For the Riverses, a nightmare has ended. It has been more than two years since their son, for reasons his doctors have yet to understand, lapsed into a vegetative state, able to open his eyes but otherwise lost to his family. While experts doubted Devon's condition would improve, the family clung for month after month to slender hopes until, in August, their prayers were answered with an awakening that has left even medical authorities dumbfounded. "To see a child in his state come out of it," says Dr. Jamshid Ghejar, a neurosurgeon at New York Weill Cornell Medical Center (who has not treated Devon), "it's truly remarkable."
And so is the way the couple and their children—daughters Kylee, 19, and Shaila, 17, and son Brakken, 4—have weathered the ordeal. "We pulled together," says Roger, "at the worst possible time in our lives." That chapter began on Oct. 7, 2004, when Devon, an athletic 9-year-old with a passion for cars and fishing, began convulsing uncontrollably in his Yamhill, Ore., school gym. Initially diagnosed with rheumatic fever, he had such severe convulsions, says Carla, 45, that "he was shaking off his bed." Ten days later, in the hospital, he lapsed into unconsciousness; Devon's last words, says Carla, were "Mom, help."
No one could. Unable to pinpoint a cause, "I thought there was no hope for recovery," says Dr. Amy Kao, Devon's neurologist. Within weeks the family moved the boy to a nursing home, where he languished, hooked up to feeding and breathing tubes and only occasionally opening his eyes. Roger couldn't bring himself to go fishing. "I would imagine Devon sitting in the bow with a big smile on his face," he says, "and the tears would block my vision." Sister Kylee was so heartbroken that she moved in with relatives in Utah. "It was painful being around things that reminded me of Devon," she says.
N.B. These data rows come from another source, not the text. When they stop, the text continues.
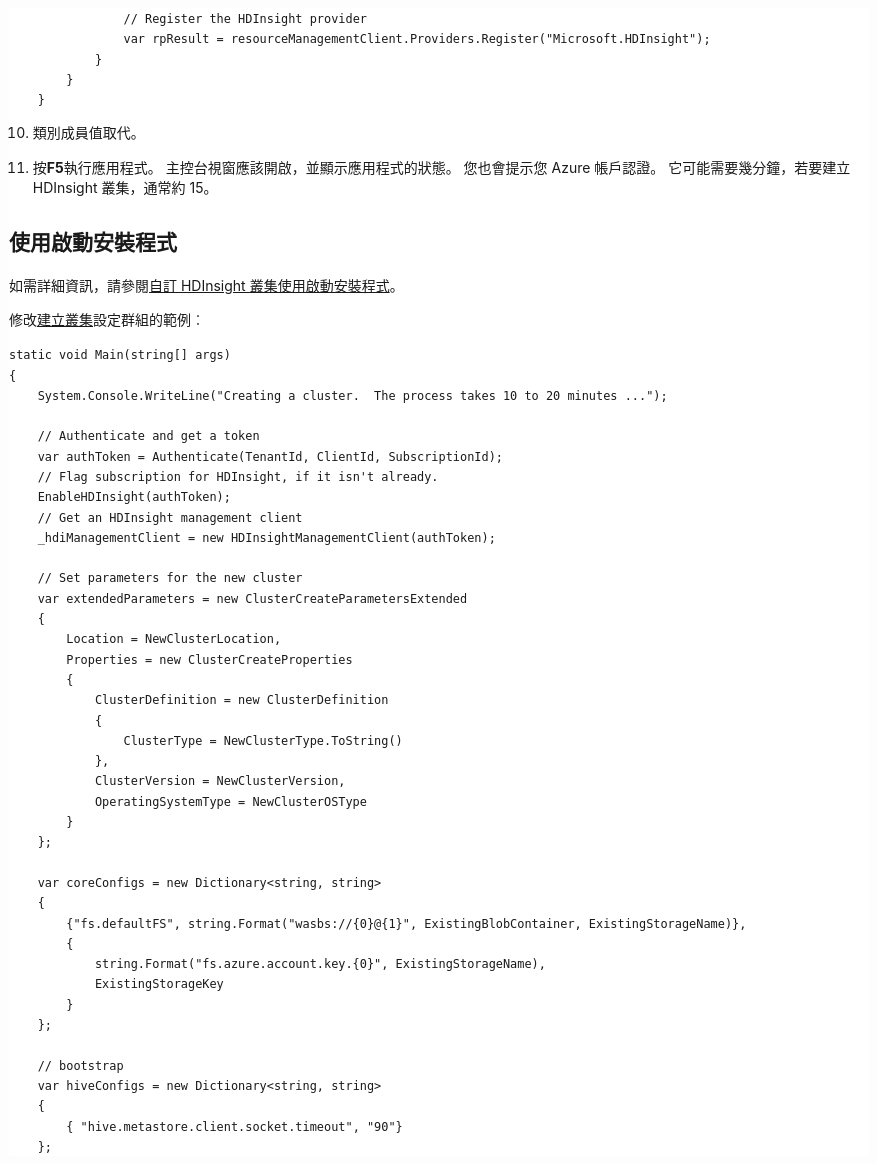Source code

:                     // Register the HDInsight provider
                    var rpResult = resourceManagementClient.Providers.Register("Microsoft.HDInsight");
                }
            }
        }
    
10. 類別成員值取代。

7. 按**F5**執行應用程式。 主控台視窗應該開啟，並顯示應用程式的狀態。 您也會提示您 Azure 帳戶認證。 它可能需要幾分鐘，若要建立 HDInsight 叢集，通常約 15。

## <a name="use-bootstrap"></a>使用啟動安裝程式

如需詳細資訊，請參閱[自訂 HDInsight 叢集使用啟動安裝程式](hdinsight-hadoop-customize-cluster-bootstrap.md)。

修改[建立叢集](#create-clusters)設定群組的範例︰

    static void Main(string[] args)
    {
        System.Console.WriteLine("Creating a cluster.  The process takes 10 to 20 minutes ...");

        // Authenticate and get a token
        var authToken = Authenticate(TenantId, ClientId, SubscriptionId);
        // Flag subscription for HDInsight, if it isn't already.
        EnableHDInsight(authToken);
        // Get an HDInsight management client
        _hdiManagementClient = new HDInsightManagementClient(authToken);

        // Set parameters for the new cluster
        var extendedParameters = new ClusterCreateParametersExtended
        {
            Location = NewClusterLocation,
            Properties = new ClusterCreateProperties
            {
                ClusterDefinition = new ClusterDefinition
                {
                    ClusterType = NewClusterType.ToString()
                },
                ClusterVersion = NewClusterVersion,
                OperatingSystemType = NewClusterOSType
            }
        };

        var coreConfigs = new Dictionary<string, string>
        {
            {"fs.defaultFS", string.Format("wasbs://{0}@{1}", ExistingBlobContainer, ExistingStorageName)},
            {
                string.Format("fs.azure.account.key.{0}", ExistingStorageName),
                ExistingStorageKey
            }
        };

        // bootstrap
        var hiveConfigs = new Dictionary<string, string>
        {
            { "hive.metastore.client.socket.timeout", "90"}
        };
But Carla held out hope, regularly visiting the Gresham, Ore., nursing home, where she would read Dr. Seuss books to her still, silent son. At home the family prayed together for Devon and prepared a room for his homecoming. "Regardless of where Devon was going on his journey," says his sister Shaila, "the family would be there for each other."
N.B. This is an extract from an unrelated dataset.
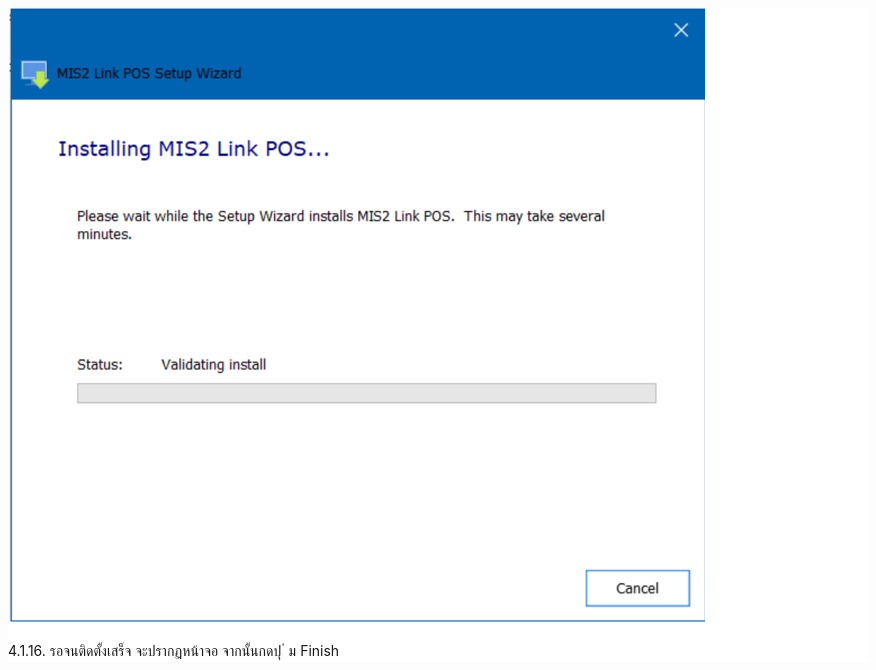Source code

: ![Image](คู่มือการติดตั้งระบบเพื่อให้เครื่องผู้ใช้งานสามารถใช้เครื่องรูดบัตรได้_usb_install-image-refs-original_artifacts/image_000051_8271c302f5af3542d18e104f7a6d82c8bcbd2df70b5d79bf5df094412a44666f.png)

4.1.16. รอจนติดตั้งเสร็จ จะปรากฏหน้าจอ จากนั้นกดปุ ่ ม Finish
The five were shopping at a thrift store on a visit to West Jordan, Utah, in August of this year when Devon's nurse rang Carla's cell phone. The news was startling: Devon's eyes had begun tracking movement, a sign he was emerging into consciousness. "I was laughing, crying, screaming," says Carla, who rushed with the family to Gresham, where they discovered Devon sitting up in a wheelchair and breathing on his own for the first time since 2004. "I had goose bumps," says Roger. "It was a miracle."
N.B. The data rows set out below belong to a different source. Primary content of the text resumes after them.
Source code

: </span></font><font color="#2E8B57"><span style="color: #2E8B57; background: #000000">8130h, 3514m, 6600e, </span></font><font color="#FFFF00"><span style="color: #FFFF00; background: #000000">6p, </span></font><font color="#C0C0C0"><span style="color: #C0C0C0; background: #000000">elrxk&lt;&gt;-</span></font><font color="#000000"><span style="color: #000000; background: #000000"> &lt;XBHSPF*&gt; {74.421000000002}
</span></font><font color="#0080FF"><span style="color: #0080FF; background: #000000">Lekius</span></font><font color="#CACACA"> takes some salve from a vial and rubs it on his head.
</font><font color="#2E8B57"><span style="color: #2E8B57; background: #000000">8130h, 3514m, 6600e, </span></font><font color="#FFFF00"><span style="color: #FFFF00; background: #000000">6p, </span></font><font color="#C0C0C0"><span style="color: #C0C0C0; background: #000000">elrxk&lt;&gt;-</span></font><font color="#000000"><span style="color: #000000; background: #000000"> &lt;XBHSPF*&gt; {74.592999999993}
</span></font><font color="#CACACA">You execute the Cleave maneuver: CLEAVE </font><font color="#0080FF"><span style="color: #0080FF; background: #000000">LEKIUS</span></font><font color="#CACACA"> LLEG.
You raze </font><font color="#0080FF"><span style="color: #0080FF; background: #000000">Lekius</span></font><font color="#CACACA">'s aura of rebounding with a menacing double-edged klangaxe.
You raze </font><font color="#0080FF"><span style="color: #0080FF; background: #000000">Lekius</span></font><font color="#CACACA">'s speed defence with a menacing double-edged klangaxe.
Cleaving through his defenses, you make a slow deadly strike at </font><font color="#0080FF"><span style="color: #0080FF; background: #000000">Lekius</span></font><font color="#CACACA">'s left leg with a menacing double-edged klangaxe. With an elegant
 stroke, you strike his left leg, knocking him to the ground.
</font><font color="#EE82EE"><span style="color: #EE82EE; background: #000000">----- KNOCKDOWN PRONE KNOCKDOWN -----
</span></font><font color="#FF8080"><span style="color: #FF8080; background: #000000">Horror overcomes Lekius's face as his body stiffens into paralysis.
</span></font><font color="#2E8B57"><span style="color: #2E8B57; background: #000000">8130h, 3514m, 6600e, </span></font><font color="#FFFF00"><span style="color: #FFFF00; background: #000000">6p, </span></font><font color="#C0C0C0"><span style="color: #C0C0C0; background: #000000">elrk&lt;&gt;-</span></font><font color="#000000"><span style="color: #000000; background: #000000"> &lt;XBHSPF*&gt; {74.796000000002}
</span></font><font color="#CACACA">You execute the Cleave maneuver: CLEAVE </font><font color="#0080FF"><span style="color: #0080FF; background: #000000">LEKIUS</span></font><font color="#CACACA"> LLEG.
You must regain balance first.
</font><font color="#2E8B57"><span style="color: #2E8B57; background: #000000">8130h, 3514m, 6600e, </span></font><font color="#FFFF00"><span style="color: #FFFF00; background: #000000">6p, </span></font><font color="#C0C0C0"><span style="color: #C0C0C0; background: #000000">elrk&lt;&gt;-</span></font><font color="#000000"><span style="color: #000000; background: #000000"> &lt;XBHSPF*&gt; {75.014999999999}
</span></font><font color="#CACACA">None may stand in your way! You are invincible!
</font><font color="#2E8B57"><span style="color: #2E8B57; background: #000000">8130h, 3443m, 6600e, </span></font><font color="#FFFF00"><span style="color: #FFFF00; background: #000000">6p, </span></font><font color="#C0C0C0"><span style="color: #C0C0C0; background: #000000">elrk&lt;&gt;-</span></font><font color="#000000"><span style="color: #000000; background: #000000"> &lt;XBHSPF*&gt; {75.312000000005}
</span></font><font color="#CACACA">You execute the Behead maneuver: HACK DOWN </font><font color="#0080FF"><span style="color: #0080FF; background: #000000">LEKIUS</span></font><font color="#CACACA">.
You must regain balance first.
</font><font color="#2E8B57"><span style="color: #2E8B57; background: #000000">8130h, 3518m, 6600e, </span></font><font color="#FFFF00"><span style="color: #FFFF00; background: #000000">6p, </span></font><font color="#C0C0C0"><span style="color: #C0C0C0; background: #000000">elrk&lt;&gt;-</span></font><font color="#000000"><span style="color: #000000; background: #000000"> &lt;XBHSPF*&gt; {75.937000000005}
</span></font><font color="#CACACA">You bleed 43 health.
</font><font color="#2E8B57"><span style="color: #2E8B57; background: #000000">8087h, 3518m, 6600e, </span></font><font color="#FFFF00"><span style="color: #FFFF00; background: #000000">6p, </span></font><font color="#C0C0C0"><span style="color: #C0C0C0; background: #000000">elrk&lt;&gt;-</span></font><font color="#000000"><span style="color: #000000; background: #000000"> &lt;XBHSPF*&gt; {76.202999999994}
By all appearances, Devon was emotional too, occasionally crying inconsolably. "Perhaps it was that the feelings were overwhelming," says his nurse Bev Holland. "Who knows what he was piecing together?" Within a month he was solving simple puzzles and steering a remote-control toy Corvette around obstacles. Soon he could feed himself with a spoon, say a few words and write his name. "He even puts three curls in the letter 'e' the way he used to," says Shaila.
Though doctors may never know what caused Devon's illness (Carla wonders if medication could have worsened his condition) and can't predict his long-term recovery, they are pleased with his progress: Devon paid a brief visit home in November, and with daily physical and speech therapy, he could be there for good by Christmas. "He is going to have to work 100 percent," says Carla. "But it's the faith, with the work, that makes miracles."
- Vicki Sheff-Cahan/Yamhill.
Carla Rivers writes three letters, "m" "o" "m", on a piece of paper and places it on her son Devon's lap, then looks intently into the 11-year-old's blue eyes as he sits in bed in a rehab center outside Portland, Ore. Silently struggling to imitate her, Devon scrawls one squiggle after another until he ekes out two perfect letters, an "m" and "o." A seemingly small feat, but to Devon it's enormous. "Every morning I need to pinch myself," says his father, Roger, 49, "to make sure this isn't a dream."